Libya’s oil output has almost halved this week — and risks taking close to 1 million barrels a day off the global market — as the country’s fields reduce operations amid a stalemate over who controls the central bank.
Output has fallen at least 400,000 barrels a day since eastern authorities on Monday ordered a shutdown of all production, according to people with knowledge of the situation. Cuts include at Sarir, operated by Arabian Gulf Oil Co., which was producing 145,000 barrels a day and has now shut down. Oil supplying the Ras Lanuf terminal also dropped at least 130,000 barrels a day.
The country was pumping 1 million barrels a day before Monday’s order, and the vast majority of production is located in the east.
The move by eastern authorities to freeze all output and exports came in response to a decision by the internationally recognized government in the west to replace central bank Governor Sadiq Al-Kabir.
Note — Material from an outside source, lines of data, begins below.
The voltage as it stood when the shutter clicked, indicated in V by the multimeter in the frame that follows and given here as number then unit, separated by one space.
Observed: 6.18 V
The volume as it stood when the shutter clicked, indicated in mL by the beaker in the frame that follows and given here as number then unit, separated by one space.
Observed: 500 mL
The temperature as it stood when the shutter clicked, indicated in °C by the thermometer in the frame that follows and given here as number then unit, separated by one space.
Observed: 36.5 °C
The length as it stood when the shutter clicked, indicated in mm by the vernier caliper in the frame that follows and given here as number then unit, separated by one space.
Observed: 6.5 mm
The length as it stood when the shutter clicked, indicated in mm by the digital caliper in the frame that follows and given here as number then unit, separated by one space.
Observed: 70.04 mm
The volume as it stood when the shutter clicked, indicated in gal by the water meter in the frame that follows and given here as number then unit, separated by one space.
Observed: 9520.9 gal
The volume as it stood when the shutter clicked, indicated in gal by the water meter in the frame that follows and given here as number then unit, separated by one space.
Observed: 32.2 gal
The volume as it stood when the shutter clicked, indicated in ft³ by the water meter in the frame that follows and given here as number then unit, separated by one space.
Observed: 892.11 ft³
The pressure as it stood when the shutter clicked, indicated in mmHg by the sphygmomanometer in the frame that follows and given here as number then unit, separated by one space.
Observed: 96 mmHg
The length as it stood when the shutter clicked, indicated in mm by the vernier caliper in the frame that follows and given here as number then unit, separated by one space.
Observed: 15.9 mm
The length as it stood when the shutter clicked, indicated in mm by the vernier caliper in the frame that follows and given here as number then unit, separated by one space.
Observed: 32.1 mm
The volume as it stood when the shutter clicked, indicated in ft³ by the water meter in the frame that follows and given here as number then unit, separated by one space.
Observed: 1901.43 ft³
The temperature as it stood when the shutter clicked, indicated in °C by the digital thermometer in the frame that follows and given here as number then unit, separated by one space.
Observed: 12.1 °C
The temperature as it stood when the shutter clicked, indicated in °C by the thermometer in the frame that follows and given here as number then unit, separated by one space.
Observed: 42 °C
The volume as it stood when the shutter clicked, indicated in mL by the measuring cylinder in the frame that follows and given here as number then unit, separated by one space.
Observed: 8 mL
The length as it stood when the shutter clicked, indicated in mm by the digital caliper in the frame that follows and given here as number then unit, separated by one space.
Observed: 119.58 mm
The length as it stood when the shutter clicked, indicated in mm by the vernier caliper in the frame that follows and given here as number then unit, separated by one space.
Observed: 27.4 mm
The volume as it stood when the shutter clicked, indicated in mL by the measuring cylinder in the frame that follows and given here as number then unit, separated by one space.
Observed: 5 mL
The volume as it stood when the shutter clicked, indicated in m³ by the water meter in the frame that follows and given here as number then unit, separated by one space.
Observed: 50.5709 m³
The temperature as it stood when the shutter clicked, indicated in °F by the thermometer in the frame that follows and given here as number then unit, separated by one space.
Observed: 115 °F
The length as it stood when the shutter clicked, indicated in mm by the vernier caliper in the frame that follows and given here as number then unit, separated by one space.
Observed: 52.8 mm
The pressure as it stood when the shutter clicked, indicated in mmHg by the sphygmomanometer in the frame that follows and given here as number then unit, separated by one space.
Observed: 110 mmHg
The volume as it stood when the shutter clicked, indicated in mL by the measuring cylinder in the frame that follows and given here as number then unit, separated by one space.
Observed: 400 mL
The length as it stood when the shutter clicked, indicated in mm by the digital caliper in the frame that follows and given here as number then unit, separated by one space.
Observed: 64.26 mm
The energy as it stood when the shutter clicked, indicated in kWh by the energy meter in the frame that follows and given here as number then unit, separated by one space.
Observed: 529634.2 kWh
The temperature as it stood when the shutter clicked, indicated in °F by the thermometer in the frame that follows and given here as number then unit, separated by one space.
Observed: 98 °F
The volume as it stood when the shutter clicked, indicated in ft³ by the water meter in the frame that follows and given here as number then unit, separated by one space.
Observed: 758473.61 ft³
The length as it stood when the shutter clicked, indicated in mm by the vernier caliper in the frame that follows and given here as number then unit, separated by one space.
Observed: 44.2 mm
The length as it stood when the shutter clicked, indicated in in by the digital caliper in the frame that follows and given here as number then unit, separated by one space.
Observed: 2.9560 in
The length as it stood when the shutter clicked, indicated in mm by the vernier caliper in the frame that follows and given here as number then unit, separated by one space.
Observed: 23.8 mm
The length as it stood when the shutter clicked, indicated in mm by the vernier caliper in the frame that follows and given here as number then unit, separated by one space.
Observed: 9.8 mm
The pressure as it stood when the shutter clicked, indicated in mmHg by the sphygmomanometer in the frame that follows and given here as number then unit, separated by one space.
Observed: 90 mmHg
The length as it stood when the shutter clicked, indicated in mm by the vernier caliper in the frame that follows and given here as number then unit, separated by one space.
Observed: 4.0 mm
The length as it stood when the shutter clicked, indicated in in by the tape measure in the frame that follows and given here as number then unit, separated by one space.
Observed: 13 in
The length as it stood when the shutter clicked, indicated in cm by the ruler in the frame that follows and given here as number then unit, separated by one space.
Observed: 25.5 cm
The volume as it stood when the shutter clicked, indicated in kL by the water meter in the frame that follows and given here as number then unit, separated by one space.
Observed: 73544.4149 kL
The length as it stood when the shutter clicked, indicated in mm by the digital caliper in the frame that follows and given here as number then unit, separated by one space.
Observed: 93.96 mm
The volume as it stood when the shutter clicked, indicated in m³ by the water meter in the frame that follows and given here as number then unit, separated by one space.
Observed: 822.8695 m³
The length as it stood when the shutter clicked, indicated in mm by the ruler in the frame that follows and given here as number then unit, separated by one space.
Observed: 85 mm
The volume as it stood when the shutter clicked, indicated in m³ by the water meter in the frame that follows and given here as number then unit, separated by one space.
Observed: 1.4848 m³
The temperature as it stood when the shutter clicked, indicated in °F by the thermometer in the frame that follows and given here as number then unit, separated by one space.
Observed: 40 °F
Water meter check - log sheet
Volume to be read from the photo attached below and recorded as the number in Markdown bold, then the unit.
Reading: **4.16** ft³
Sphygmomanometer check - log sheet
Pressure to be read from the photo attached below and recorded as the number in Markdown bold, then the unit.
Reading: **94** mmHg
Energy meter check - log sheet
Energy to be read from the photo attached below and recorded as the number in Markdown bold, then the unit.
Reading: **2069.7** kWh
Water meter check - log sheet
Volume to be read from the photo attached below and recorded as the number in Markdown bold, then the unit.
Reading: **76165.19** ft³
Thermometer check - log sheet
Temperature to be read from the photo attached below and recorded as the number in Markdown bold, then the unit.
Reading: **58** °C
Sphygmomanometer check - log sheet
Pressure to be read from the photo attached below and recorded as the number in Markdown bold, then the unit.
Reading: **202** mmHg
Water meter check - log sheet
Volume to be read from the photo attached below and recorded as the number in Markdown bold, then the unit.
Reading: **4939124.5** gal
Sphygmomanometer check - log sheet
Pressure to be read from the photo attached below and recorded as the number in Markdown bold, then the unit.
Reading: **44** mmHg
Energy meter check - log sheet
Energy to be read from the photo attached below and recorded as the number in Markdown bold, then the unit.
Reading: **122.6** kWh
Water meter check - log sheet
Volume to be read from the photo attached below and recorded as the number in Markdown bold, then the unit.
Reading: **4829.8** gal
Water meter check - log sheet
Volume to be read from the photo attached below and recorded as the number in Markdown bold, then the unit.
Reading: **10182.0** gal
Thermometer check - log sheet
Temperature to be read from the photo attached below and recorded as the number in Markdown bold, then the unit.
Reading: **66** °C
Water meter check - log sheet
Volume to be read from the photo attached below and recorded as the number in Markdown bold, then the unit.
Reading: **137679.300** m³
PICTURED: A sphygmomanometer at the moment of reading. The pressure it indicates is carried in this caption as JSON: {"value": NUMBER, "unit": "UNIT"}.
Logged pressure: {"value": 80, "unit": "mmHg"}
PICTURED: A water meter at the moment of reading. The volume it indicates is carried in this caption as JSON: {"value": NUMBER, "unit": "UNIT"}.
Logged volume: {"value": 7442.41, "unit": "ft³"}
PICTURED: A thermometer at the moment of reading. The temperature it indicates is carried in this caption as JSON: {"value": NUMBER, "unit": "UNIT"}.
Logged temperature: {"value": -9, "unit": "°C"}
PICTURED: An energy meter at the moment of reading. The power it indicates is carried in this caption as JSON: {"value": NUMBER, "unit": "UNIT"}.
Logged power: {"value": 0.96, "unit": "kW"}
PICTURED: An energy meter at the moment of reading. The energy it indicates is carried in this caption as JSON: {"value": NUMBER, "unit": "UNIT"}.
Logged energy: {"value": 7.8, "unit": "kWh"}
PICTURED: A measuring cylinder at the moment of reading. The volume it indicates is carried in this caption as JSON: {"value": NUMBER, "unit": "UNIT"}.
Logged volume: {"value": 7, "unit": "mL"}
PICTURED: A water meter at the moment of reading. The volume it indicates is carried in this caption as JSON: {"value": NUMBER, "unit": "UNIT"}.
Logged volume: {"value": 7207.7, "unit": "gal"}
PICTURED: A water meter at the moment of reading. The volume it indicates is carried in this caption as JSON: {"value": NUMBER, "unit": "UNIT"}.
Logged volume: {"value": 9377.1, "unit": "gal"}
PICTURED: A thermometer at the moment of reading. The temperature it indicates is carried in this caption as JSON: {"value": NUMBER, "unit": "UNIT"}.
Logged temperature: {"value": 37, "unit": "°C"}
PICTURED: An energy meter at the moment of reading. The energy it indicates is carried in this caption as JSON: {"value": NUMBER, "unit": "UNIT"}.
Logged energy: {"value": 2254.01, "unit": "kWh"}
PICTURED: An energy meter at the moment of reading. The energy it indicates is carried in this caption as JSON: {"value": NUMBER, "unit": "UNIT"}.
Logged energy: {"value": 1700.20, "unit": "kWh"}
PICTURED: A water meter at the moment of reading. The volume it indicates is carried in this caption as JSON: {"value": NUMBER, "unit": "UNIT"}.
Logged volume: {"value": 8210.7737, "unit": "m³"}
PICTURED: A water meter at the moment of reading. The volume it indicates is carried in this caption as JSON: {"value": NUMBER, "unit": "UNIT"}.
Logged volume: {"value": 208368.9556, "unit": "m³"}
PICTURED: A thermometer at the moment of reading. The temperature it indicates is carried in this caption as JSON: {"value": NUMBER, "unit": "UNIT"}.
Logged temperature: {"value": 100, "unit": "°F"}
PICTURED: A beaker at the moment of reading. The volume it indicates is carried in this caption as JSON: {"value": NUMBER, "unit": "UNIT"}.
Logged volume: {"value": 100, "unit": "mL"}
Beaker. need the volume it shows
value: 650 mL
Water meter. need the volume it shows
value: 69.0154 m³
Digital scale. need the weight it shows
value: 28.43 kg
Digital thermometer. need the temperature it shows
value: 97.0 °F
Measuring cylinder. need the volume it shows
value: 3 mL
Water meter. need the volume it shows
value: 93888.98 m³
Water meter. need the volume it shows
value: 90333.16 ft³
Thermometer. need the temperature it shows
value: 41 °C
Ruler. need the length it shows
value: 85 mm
Al-Kabir, who has allies in the east, has refused to step down from the sensitive post where billions of dollars of oil revenues are managed among the two governments.
The 70,000 barrels-a-day Al-Feel oilfield was shut down Tuesday. The largest oilfield, Sharara, had already shut down earlier this month. The shutdowns are escalating a crisis the United Nations has warned runs the risk of collapsing the economy.
Competing Governments
Libya was split into competing eastern and western governments a decade ago, and stewardship of the monetary authority gives control of billions of dollars of revenue. Its energy resources have been a key battleground for factions vying for political advantage, bringing frequent stoppages.
The central bank stalemate is the latest episode in the Libyan conflict that threatens a 2021 United Nations-backed political arrangement which ended the war between the rival camps and was supposed to bring them together after elections which never happened, leaving room for tensions.
The OPEC member — which sits atop Africa’s largest oil reserves — was producing 1.27 million barrels a day of oil on Aug. 1, according to figures from the state oil firm National Oil Corp., before the 300,000 barrels-a-day Sharara field was shut down.